There is some concern that the power supply might be cut. Fresh drinking water will not get through if this happens, and this will further magnify the health risks.
Samoa is only just getting on its feet after the tsunami last year which caused massive destruction of the environment and the communities living along the coastline. It is thought that the damage after this cyclone Evan is worse than the tsunami of 2011, as the damage is over the whole country this time.
TV3 News at 6.30AM reported from Apia in Samoa that eight people dead and many more missing. This figure has been given as four in later accounts of the cyclone. Some of the deceased are thought to be fishermen who were caught out on the sea when the cyclone began. A report at 7.45AM says that eight fishermen are missing, and that a search-and-rescue operation is under way.

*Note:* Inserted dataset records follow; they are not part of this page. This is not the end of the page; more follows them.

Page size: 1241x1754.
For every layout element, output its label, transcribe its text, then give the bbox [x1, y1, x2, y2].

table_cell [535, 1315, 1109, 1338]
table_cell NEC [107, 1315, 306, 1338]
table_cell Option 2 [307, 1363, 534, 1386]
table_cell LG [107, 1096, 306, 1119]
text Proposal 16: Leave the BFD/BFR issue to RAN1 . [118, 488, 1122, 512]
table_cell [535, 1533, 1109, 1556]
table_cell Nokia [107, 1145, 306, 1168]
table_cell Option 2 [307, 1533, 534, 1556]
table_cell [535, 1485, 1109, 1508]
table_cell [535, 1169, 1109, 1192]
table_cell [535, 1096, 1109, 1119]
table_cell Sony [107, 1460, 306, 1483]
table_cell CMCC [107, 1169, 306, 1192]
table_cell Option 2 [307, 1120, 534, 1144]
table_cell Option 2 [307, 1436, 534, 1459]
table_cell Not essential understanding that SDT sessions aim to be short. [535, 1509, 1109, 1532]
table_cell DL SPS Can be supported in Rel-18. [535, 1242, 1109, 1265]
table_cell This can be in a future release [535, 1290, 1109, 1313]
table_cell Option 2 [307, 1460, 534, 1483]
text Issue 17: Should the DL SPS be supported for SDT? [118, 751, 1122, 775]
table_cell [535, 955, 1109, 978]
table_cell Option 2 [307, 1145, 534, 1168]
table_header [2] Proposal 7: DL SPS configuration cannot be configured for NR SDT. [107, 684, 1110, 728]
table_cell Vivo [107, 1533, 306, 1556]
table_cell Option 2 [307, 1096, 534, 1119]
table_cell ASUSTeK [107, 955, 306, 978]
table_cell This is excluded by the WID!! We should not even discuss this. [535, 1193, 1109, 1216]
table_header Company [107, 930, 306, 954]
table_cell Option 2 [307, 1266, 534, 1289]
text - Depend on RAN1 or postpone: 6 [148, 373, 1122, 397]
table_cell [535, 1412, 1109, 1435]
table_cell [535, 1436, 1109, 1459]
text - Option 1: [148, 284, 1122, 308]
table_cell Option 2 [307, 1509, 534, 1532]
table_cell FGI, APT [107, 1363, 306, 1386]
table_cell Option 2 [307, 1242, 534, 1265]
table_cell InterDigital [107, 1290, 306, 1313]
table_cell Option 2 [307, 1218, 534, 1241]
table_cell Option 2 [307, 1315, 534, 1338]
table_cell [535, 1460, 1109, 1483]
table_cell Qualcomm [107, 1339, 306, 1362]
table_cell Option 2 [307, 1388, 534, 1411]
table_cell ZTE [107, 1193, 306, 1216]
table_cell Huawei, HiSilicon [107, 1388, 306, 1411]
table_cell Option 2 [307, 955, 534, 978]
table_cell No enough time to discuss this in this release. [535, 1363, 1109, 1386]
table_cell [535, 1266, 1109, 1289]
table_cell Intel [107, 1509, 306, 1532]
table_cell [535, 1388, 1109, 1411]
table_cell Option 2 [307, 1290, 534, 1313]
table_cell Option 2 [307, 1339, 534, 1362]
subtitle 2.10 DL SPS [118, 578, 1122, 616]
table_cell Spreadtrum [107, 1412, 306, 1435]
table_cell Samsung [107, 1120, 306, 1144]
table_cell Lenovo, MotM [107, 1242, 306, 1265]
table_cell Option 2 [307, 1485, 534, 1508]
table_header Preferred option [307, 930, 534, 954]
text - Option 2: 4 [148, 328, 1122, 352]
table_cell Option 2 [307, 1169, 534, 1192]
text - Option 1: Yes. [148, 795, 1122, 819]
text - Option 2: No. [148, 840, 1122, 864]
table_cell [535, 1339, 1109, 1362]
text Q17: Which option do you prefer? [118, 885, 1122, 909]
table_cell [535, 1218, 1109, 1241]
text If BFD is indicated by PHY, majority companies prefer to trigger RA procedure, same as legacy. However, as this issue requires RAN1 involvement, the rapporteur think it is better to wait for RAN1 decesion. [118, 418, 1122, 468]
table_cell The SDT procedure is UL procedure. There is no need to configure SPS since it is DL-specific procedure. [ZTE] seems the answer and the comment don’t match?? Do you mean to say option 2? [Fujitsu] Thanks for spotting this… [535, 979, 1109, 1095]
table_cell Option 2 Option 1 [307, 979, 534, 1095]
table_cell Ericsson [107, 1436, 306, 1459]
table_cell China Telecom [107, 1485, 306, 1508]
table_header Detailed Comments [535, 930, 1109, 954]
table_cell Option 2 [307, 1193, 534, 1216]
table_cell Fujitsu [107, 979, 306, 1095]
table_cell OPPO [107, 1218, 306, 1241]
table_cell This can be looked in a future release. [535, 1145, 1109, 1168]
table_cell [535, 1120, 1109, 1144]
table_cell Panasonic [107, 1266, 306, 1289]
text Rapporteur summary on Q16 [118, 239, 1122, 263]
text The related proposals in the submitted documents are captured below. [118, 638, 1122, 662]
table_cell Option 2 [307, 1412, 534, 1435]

Auckland Mayor Len Brown has just been interviewed on TV3. He is offering aid to Samoa to help the homeless people and to help in the clean-up. Len Brown reminded us that Auckland has the biggest Pacifica population of any city in the Southern hemisphere, and so, since we have a strong connection with Samoa and the other Pacific nations, we have a duty to help out our neighbours.
It has been previously pointed out by environmentalists that the wealthy countries of the world, who are contributing to climate change in a big way because of their industrial wastes and deforestation programmes, are the ones who should be paying for the destruction caused by the increasing incidence of calamities such as tsunamis and cyclones in the vulnerable small islands of the Pacific.